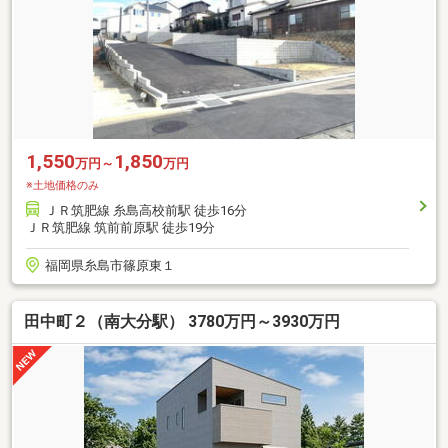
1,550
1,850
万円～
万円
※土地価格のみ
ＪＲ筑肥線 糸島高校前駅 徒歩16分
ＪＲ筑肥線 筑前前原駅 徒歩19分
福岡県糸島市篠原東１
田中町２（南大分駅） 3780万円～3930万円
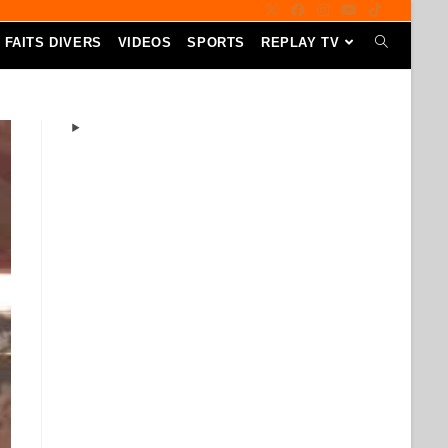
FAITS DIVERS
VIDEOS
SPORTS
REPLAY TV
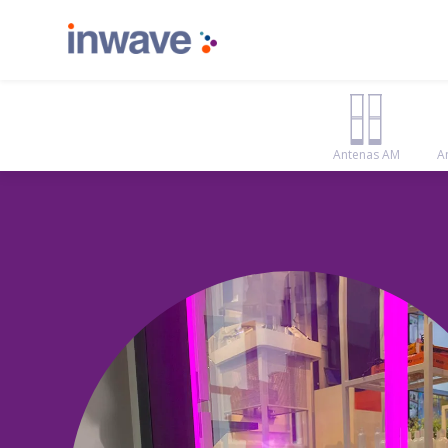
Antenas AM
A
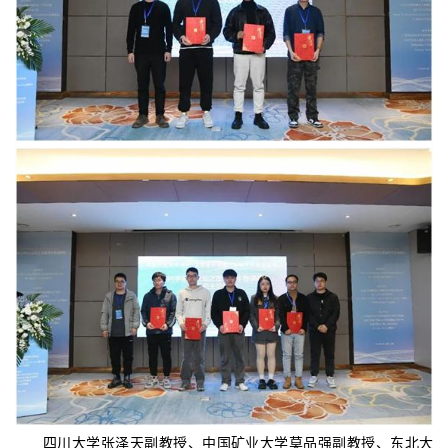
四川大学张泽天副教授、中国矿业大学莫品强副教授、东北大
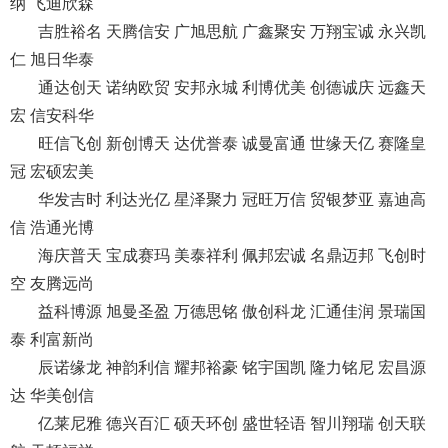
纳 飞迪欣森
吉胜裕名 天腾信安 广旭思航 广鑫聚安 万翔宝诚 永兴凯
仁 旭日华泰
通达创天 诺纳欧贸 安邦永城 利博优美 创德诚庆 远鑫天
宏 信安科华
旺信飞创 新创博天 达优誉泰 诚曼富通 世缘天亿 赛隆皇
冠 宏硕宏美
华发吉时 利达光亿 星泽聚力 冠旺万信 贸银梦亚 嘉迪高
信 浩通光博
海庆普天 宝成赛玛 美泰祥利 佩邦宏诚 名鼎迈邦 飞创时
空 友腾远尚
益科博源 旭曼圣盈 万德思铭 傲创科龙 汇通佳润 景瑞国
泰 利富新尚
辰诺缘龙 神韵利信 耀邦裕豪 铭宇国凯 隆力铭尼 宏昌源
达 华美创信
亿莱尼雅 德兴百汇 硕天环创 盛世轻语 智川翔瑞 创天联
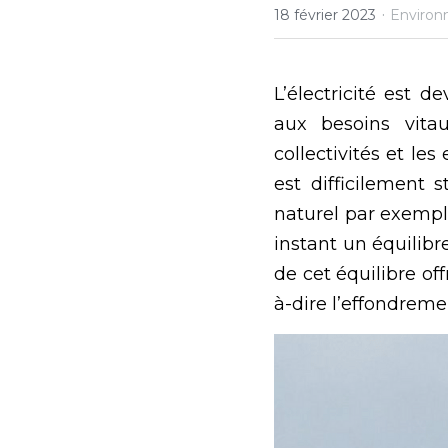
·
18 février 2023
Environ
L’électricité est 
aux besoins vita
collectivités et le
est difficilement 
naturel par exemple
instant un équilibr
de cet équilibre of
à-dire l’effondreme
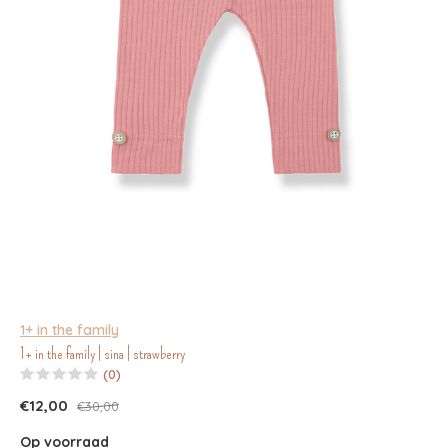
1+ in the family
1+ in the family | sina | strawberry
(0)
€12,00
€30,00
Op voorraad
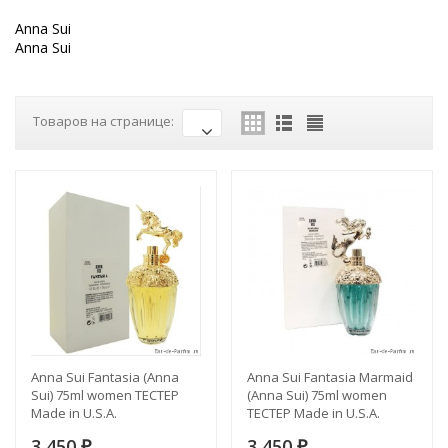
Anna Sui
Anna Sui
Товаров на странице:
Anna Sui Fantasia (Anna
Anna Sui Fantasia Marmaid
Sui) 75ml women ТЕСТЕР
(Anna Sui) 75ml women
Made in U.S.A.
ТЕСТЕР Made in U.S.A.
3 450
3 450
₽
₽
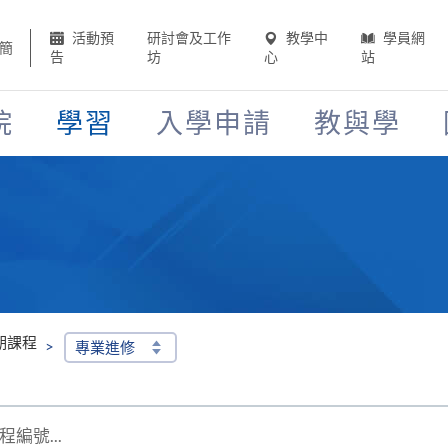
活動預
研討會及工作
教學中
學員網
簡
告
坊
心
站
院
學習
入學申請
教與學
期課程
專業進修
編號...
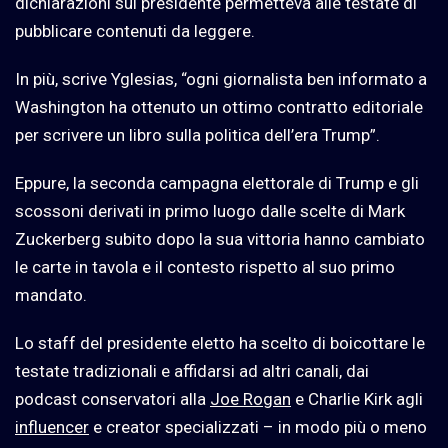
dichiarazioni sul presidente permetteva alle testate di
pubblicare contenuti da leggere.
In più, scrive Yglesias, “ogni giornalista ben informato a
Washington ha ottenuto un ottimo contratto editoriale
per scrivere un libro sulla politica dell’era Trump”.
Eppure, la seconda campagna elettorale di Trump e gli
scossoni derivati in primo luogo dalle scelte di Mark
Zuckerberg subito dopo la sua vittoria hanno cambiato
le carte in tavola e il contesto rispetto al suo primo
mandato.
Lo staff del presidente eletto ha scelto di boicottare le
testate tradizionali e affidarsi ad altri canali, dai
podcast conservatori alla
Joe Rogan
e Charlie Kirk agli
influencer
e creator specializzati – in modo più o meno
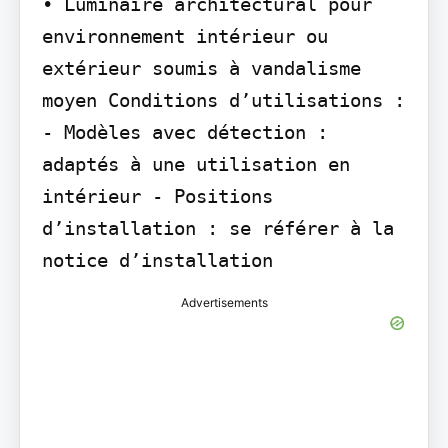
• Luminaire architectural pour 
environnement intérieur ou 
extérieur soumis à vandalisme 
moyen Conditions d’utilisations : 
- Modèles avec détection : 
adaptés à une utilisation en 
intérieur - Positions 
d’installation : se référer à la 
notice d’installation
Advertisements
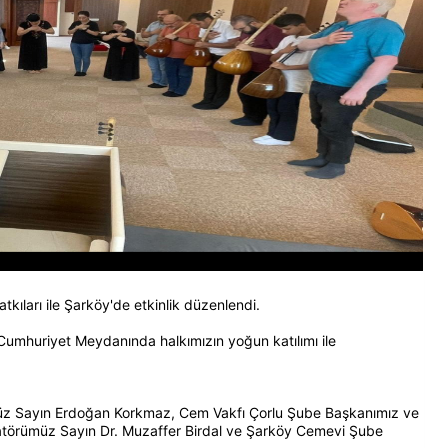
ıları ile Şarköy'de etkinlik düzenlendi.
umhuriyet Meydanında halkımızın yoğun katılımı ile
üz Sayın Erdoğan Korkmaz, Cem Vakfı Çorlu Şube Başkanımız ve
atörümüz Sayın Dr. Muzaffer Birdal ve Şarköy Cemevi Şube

**HOW TO COMPLETE THIS TASK**
Your copy should match the material above exactly, minus its pictures.

**PROBLEM SOLUTION**
1,550
1,850
万円～
万円
※土地価格のみ
ＪＲ筑肥線 糸島高校前駅 徒歩16分
ＪＲ筑肥線 筑前前原駅 徒歩19分
福岡県糸島市篠原東１
田中町２（南大分駅） 3780万円～3930万円
FAITS DIVERS
VIDEOS
SPORTS
REPLAY TV
Antenas AM
A
四川大学张泽天副教授、中国矿业大学莫品强副教授、东北大
纳 飞迪欣森
吉胜裕名 天腾信安 广旭思航 广鑫聚安 万翔宝诚 永兴凯
仁 旭日华泰
通达创天 诺纳欧贸 安邦永城 利博优美 创德诚庆 远鑫天
宏 信安科华
旺信飞创 新创博天 达优誉泰 诚曼富通 世缘天亿 赛隆皇
冠 宏硕宏美
华发吉时 利达光亿 星泽聚力 冠旺万信 贸银梦亚 嘉迪高
信 浩通光博
海庆普天 宝成赛玛 美泰祥利 佩邦宏诚 名鼎迈邦 飞创时
空 友腾远尚
益科博源 旭曼圣盈 万德思铭 傲创科龙 汇通佳润 景瑞国
泰 利富新尚
辰诺缘龙 神韵利信 耀邦裕豪 铭宇国凯 隆力铭尼 宏昌源
达 华美创信
亿莱尼雅 德兴百汇 硕天环创 盛世轻语 智川翔瑞 创天联
·
18 février 2023
Environ
L’électricité est 
aux besoins vita
collectivités et le
est difficilement 
naturel par exemple
instant un équilibr
de cet équilibre of
à-dire l’effondreme
1+ in the family
1+ in the family | sina | strawberry
(0)
€12,00
€30,00
Op voorraad
Anna Sui
Anna Sui
Товаров на странице:
Anna Sui Fantasia (Anna
Anna Sui Fantasia Marmaid
Sui) 75ml women ТЕСТЕР
(Anna Sui) 75ml women
Made in U.S.A.
ТЕСТЕР Made in U.S.A.
3 450
3 450
₽
₽
活動預
研討會及工作
教學中
學員網
簡
告
坊
心
站
院
學習
入學申請
教與學
期課程
專業進修
編號...
dichiarazioni sul presidente permetteva alle testate di
pubblicare contenuti da leggere.
In più, scrive Yglesias, “ogni giornalista ben informato a
Washington ha ottenuto un ottimo contratto editoriale
per scrivere un libro sulla politica dell’era Trump”.
Eppure, la seconda campagna elettorale di Trump e gli
scossoni derivati in primo luogo dalle scelte di Mark
Zuckerberg subito dopo la sua vittoria hanno cambiato
le carte in tavola e il contesto rispetto al suo primo
mandato.
Lo staff del presidente eletto ha scelto di boicottare le
testate tradizionali e affidarsi ad altri canali, dai
podcast conservatori alla
Joe Rogan
e Charlie Kirk agli
influencer
e creator specializzati – in modo più o meno
• Luminaire architectural pour 
environnement intérieur ou 
extérieur soumis à vandalisme 
moyen Conditions d’utilisations : 
- Modèles avec détection : 
adaptés à une utilisation en 
intérieur - Positions 
d’installation : se référer à la 
notice d’installation
Advertisements
ıları ile Şarköy'de etkinlik düzenlendi.
umhuriyet Meydanında halkımızın yoğun katılımı ile
üz Sayın Erdoğan Korkmaz, Cem Vakfı Çorlu Şube Başkanımız ve
atörümüz Sayın Dr. Muzaffer Birdal ve Şarköy Cemevi Şube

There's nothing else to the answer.